If history is a judge, Pennsylvania voters will re-elect Gov. Ed Rendell and most of the members of the state Legislature in 2006.
Despite all the talk of payback for the 2005 pay grab and reforming state government, Pennsylvania voters are creatures of habit. They tend to do the same thing every four years, regardless of which names are on the ballot.
Since 1900, voters have consistently returned incumbents to office, according to Jack M. Treadway, professor of political science at Kutztown University and author of the new book, "Elections in Pennsylvania: A Century of Partisan Conflict in the Keystone State."
The 296-page book, published by the Pennsylvania State University Press (www.psupress.org), is a gold mine for political buffs. Everything you ever wanted to know about every statewide election of the past 100 years is in the book, which contains dozens of tables, graphs and maps chronicling primary and general elections dating back to 1900.

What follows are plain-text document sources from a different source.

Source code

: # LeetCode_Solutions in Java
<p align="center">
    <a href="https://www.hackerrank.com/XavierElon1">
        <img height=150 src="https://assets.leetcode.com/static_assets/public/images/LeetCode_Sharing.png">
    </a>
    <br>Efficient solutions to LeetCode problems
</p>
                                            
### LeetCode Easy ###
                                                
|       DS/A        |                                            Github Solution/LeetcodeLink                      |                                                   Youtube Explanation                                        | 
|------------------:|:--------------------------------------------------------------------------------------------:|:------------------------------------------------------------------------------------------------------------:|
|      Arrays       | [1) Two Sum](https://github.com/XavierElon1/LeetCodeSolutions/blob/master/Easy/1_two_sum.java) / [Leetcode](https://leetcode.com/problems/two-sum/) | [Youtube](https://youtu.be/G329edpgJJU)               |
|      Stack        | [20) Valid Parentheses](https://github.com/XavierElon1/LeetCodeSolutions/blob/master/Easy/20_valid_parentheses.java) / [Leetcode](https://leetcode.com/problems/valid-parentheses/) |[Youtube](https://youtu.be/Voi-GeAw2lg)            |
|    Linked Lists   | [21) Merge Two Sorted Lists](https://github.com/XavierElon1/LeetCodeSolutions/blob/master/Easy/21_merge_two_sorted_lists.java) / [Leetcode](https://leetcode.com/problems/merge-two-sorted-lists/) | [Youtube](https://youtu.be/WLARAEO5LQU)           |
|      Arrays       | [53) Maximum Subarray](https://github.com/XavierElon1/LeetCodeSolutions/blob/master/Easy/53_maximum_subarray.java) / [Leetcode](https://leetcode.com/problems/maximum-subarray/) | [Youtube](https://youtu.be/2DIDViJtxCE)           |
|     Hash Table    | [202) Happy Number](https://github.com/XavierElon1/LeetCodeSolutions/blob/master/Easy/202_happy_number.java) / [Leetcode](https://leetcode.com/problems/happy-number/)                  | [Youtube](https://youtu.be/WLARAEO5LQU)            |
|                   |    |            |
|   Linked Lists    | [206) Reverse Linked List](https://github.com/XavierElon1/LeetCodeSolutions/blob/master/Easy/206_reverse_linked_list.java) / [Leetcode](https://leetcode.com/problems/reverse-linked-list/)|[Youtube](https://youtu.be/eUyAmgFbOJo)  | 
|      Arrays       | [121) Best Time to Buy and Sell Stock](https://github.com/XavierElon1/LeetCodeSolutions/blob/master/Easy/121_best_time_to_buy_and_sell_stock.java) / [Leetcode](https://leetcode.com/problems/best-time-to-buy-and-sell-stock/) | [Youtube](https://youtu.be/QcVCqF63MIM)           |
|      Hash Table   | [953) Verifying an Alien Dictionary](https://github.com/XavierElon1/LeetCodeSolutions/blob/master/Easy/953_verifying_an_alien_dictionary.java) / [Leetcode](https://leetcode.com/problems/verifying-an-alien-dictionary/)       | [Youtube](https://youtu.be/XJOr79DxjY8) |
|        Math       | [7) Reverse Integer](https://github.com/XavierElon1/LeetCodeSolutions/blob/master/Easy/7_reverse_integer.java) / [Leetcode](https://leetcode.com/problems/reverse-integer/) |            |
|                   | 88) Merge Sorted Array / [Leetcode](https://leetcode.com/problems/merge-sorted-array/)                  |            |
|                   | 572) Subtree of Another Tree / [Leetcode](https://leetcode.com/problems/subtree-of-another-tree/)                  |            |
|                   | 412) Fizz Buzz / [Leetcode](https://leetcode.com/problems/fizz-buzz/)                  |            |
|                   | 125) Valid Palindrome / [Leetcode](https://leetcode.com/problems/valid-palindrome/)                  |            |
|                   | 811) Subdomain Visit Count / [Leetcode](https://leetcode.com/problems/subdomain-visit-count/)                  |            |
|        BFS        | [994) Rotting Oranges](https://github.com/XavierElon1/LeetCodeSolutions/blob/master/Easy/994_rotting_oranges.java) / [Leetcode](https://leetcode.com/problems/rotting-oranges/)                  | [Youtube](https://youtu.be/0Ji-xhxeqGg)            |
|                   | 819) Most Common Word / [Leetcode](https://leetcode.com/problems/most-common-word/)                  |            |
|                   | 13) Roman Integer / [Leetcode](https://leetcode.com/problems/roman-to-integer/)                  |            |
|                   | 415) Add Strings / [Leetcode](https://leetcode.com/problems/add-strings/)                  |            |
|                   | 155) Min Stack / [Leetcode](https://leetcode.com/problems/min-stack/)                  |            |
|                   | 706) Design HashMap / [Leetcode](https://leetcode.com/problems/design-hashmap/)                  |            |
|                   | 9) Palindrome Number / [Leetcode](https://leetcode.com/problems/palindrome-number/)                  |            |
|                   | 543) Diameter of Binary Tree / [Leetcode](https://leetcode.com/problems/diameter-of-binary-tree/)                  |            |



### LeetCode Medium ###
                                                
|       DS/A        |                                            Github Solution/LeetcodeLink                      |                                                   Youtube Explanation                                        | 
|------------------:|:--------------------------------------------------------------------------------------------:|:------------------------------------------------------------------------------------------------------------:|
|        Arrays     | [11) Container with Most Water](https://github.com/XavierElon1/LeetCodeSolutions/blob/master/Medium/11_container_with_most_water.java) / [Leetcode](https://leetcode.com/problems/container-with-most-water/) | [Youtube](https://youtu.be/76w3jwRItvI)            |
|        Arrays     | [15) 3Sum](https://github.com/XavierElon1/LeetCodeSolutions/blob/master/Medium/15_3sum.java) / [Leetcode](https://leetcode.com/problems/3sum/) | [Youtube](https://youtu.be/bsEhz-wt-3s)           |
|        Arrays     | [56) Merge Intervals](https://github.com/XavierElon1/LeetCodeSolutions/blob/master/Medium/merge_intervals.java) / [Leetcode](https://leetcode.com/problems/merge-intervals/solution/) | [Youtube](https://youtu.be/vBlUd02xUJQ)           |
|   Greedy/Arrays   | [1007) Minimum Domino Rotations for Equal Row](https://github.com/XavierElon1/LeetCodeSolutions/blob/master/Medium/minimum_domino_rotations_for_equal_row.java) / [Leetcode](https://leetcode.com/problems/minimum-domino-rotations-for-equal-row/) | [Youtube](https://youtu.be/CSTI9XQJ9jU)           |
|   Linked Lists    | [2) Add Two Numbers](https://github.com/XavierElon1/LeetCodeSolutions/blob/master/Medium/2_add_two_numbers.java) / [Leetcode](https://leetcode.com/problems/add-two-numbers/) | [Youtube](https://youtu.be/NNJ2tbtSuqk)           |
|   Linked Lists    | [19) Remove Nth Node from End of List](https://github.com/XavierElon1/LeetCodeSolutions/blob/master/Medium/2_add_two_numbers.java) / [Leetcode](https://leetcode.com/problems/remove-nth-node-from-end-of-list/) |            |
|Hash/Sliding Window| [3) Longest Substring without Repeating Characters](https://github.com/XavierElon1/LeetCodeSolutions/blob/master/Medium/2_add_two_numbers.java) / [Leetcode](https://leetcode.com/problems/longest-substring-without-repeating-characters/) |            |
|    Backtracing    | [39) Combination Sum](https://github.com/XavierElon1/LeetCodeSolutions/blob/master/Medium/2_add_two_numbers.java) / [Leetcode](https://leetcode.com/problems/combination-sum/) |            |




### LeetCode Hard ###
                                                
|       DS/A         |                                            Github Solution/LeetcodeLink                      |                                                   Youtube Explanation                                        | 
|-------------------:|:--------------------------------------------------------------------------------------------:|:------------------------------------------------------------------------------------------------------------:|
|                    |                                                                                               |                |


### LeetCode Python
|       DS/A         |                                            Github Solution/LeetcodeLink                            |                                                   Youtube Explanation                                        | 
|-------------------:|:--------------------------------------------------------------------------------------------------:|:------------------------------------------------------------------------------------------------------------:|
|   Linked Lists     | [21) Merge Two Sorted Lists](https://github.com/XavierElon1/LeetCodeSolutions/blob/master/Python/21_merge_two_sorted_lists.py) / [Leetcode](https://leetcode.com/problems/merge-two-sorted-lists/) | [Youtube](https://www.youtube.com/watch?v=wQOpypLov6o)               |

That's more than 13,000 general elections and 6,000 primary elections held in Pennsylvania for president, governor, U.S. senators and representatives, statewide row offices and members of the state Legislature.
The trends are ominous for anyone looking at 2006 as a year when the political establishment is turned out. Treadway chronicles the rise of full-time, professional politicians whose goal is to hold on to their well-paying jobs. It's harder for challengers to get elected because so many incumbents run for re-election and gerrymandering has created many safe districts for one major political party or the other, Treadway argues.
In other words, the politicians have stacked the deck to keep themselves in power and to determine who else is elected to the financially rewarding and increasingly exclusive club known as the state Legislature.
"Legislative districts in Pennsylvania, not simply those won by incumbents, have become much less competitive since the 1950s," Treadway writes. "The number of marginal districts has been significantly reduced. During the past two decades, on the basis of election results, only 35 to 40 House districts and about a dozen Senate districts could be considered marginal."
In analyzing election returns from 1900 to 1998, Treadway concludes: "During the first decade of the century, 41 percent of House incumbents and 36 percent of Senate incumbents sought re-election; by the 1990s, that figure had grown to almost 90 percent for House members and over 80 percent for senators."
More discouraging for challengers is Treadway's findings that incumbents running for re-election almost always win. With a few notable exceptions during the course of the past 100 years, it's nearly impossible to oust an incumbent from the state Legislature. While 84 percent of House incumbents and 92 percent of Senate incumbents running were re-elected during the years 1900-1908, today those numbers have reached 97 percent for House members and 96 percent for Senate members, according to Treadway.
The only comfort for beleaguered voters who would like nothing more than to boot career politicians out this year is the fact that Treadway's research ends with the 2002 gubernatorial elections. This is, after all, a scholarly examination of election patterns and not an analysis of current voter discontent with state government.
The people of Pennsylvania accomplished two things in 2005 never before seen in the state's political history. They forced the Legislature to repeal the July 7, 2005, pay raise that members gave themselves after voters defeated an incumbent Supreme Court justice for retention and narrowly missed casting out a second justice in last November's elections. The ouster of Justice Russell Nigro and near-defeat of Justice Sandra Newman sent shockwaves through the state's political establishment and forced the Legislature to repeal the pay raise by a vote of 252-1.
The fact that Pennsylvanians are still talking about the pay raise seven months later (and three months after it was repealed) may be an indication that voters will again make history in 2006 by chasing out incumbents, including the once-invincible Gov. Rendell, who in recent polls is tied with Republican challenger Lynn Swann, a man who's never been elected to any office. Rendell is trying to avoid being the first governor denied a second term since the state Constitution was amended 36 years ago to allow governors to succeed themselves.
Treadway may have another book on his hand depending on how historic the 2006 election cycle turns out. In the meantime, the professor has produced the definitive history of Pennsylvania politics in the 20th century.